Source records
+---+
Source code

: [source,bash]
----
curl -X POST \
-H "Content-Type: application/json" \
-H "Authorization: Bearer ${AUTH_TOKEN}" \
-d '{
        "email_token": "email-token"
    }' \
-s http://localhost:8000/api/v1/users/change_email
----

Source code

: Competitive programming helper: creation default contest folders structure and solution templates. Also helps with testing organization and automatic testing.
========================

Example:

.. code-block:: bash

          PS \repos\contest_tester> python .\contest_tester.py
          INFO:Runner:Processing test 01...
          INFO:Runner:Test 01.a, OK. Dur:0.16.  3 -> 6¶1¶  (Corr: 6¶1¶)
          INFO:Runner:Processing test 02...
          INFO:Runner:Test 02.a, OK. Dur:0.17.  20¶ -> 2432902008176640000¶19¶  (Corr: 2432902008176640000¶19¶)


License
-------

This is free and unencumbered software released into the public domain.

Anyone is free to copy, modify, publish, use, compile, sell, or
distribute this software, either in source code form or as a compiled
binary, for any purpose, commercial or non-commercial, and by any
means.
+---+
▶ Task brief
Return, from the data, each line where the string "Corr" occurs.

▶ Answer for the task
          INFO:Runner:Test 01.a, OK. Dur:0.16.  3 -> 6¶1¶  (Corr: 6¶1¶)
          INFO:Runner:Test 02.a, OK. Dur:0.17.  20¶ -> 2432902008176640000¶19¶  (Corr: 2432902008176640000¶19¶)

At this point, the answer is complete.